**TEXT TO READ:**
Powers of exponents
Dear All, I noticed that exp() functions is not aware of power() method. As a results simple things like pow(exp(a), 2) are not simplified to exp(2*a). I am attaching the corresponding patch. Best wishes, Vladimir -- Vladimir V. Kisil email: kisilv@maths.leeds.ac.uk -- www: http://maths.leeds.ac.uk/~kisilv/
Dear Vladimir, Vladimir V. Kisil wrote:
I noticed that exp() functions is not aware of power() method. As a results simple things like pow(exp(a), 2) are not simplified to exp(2*a). I am attaching the corresponding patch.
The rewriting rule pow(exp(x),a) -> exp(a*x) is not correct in the general complex case. Consider a=1/2 and x=-I*Pi, for instance. This is because, generally, log(exp(x)) -> x is not correct. GiNaC is very careful about *not* doing such simplifications that are not guaranteed to be correct, even in the general complex case. Maybe you are unaware of this file <http://www.ginac.de/ginac.git?a=blob;f=doc/powerlaws.tex;h=ade0547d048a51f65f414c08416a3979ea885ee8;hb=master>. Can you fix your patch to only do this simplification when it cannot be wrong? Best wishes -richy. -- Richard B. Kreckel <http://www.ginac.de/~kreckel/>
Dear Richard,
On Wed, 30 Sep 2009 23:39:25 +0200, "Richard B. Kreckel" <kreckel@ginac.de> said:
RK> The rewriting rule pow(exp(x),a) -> exp(a*x) is not correct in RK> the general complex case. Consider a=1/2 and x=-I*Pi, for RK> instance. Thanks for pointing out this. I am attaching a patch which do the substitution only for real x and a. Best wishes, Vladimir -- Vladimir V. Kisil email: kisilv@maths.leeds.ac.uk -- www: http://maths.leeds.ac.uk/~kisilv/ --- inifcns_trans.cpp 2009-02-17 13:39:22.000000000 +0000 +++ patches/inifcns_trans.cpp 2009-10-01 16:03:58.000000000 +0100 @@ -99,9 +99,18 @@ return exp(GiNaC::real_part(x))*sin(GiNaC::imag_part(x)); } +static ex exp_power(const ex & x, const ex & a) +{ + if (x.info(info_flags::real) && a.info(info_flags::real)) + return exp(x*a); + + return power(exp(x), a).hold(); +} + REGISTER_FUNCTION(exp, eval_func(exp_eval). evalf_func(exp_evalf). derivative_func(exp_deriv). + power_func(exp_power). real_part_func(exp_real_part). imag_part_func(exp_imag_part). latex_name("\\exp"));
Vladimir V. Kisil wrote:
Dear Richard,
On Wed, 30 Sep 2009 23:39:25 +0200, "Richard B. Kreckel" <kreckel@ginac.de> said:
RK> The rewriting rule pow(exp(x),a) -> exp(a*x) is not correct in RK> the general complex case. Consider a=1/2 and x=-I*Pi, for RK> instance.

**ENTRIES PROVIDED:**
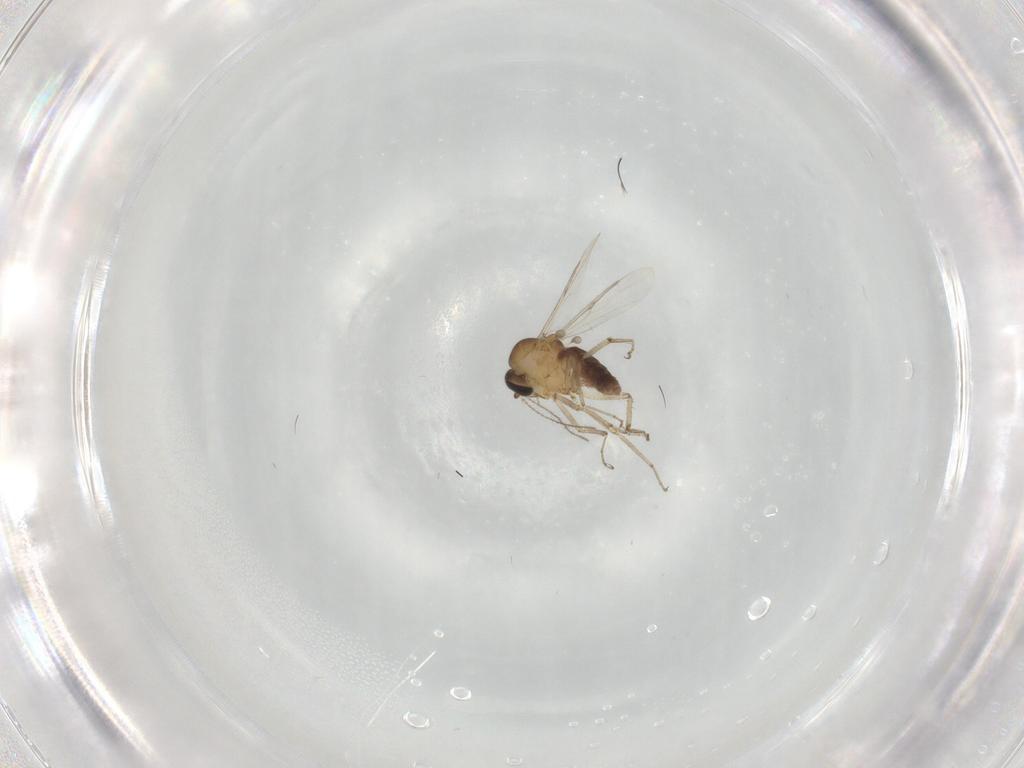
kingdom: Animalia
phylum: Arthropoda
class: Insecta
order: Diptera
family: Ceratopogonidae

**TO BE DONE:**
[A] In the thread on powers of exponents, under what condition does the revised patch replace pow(exp(x), a) with exp(x*a)?
[B] Write the next part of the mailing-list thread on powers of exponents, starting after its final line.

**EXPECTED OUTPUTS:**
[A] It does so only when both x and a are real.

[B]
Thanks for pointing out this. I am attaching a patch which do the substitution only for real x and a.
It will also be true for arbitrary x if a is an integer.
On Thu, 01 Oct 2009 10:49:03 -0500, Stephen Montgomery-Smith <stephen@missouri.edu> said: SMS> It will also be true for arbitrary x if a is an integer.
Good point! The third iteration of the patch is attached. -- Vladimir V. Kisil email: kisilv@maths.leeds.ac.uk -- www: http://maths.leeds.ac.uk/~kisilv/ --- inifcns_trans.cpp 2009-02-17 13:39:22.000000000 +0000 +++ patches/inifcns_trans.cpp 2009-10-01 21:04:09.000000000 +0100 @@ -99,9 +99,19 @@ return exp(GiNaC::real_part(x))*sin(GiNaC::imag_part(x)); } +static ex exp_power(const ex & x, const ex & a) +{ + if (x.info(info_flags::integer) || a.info(info_flags::integer) + || (x.info(info_flags::real) && a.info(info_flags::real))) + return exp(x*a); + + return power(exp(x), a).hold(); +} + REGISTER_FUNCTION(exp, eval_func(exp_eval). evalf_func(exp_evalf). derivative_func(exp_deriv). + power_func(exp_power). real_part_func(exp_real_part). imag_part_func(exp_imag_part). latex_name("\\exp"));
Vladimir V. Kisil wrote:
On Thu, 01 Oct 2009 10:49:03 -0500, Stephen Montgomery-Smith <stephen@missouri.edu> said: SMS> It will also be true for arbitrary x if a is an integer.
Good point! The third iteration of the patch is attached. [...] + if (x.info(info_flags::integer) || a.info(info_flags::integer) + || (x.info(info_flags::real) && a.info(info_flags::real))) + return exp(x*a);
Maybe it is just too late, but I don't see the motivation for the "is x an integer" condition. -richy. -- Richard B. Kreckel <http://www.ginac.de/~kreckel/>
On Fri, 02 Oct 2009 00:00:13 +0200, "Richard B. Kreckel" <kreckel@ginac.de> said: RK> Maybe it is just too late, but I don't see the motivation for RK> the "is x an integer" condition.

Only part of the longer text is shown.